Your instructions
Only one stretch of the data below is needed. Output the lines from the one with "- Flip the visibility" up to and including the one with "left_click(797, 59)", exactly as they stand.

Record set
- - - - -

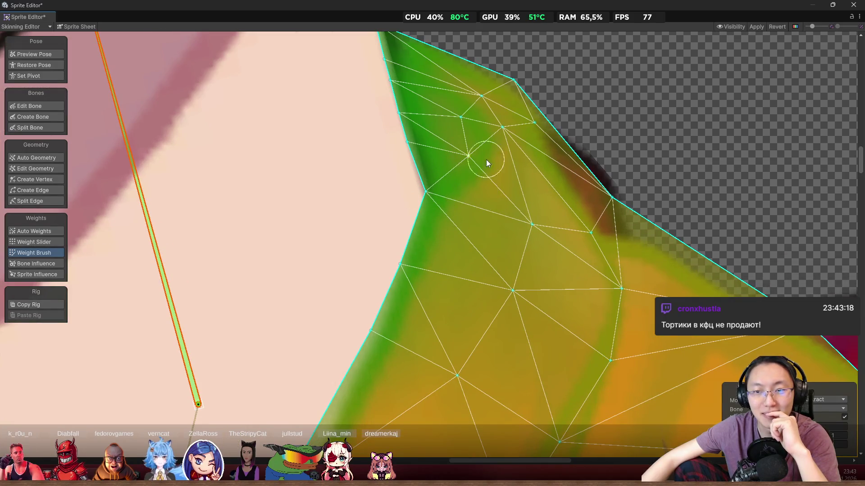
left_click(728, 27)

- - - - -

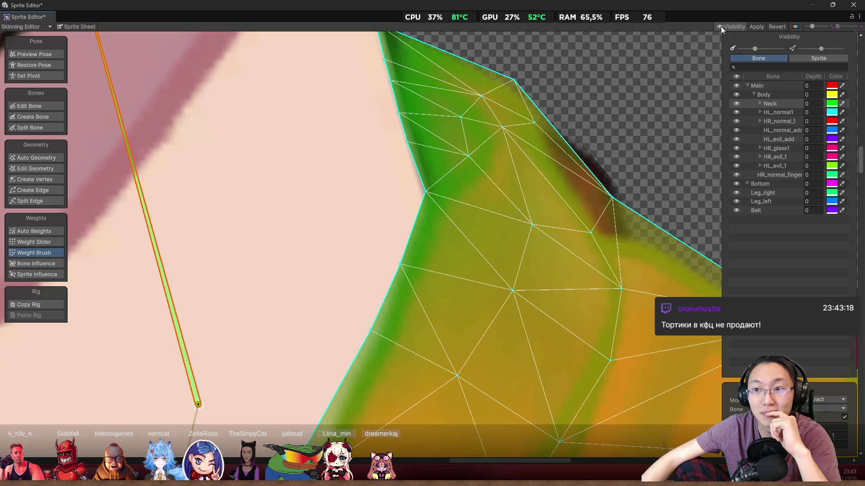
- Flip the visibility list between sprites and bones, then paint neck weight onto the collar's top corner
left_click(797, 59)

- - - - -

Solution for this exercise
- Flip the visibility list between sprites and bones, then paint neck weight onto the collar's top corner
left_click(797, 59)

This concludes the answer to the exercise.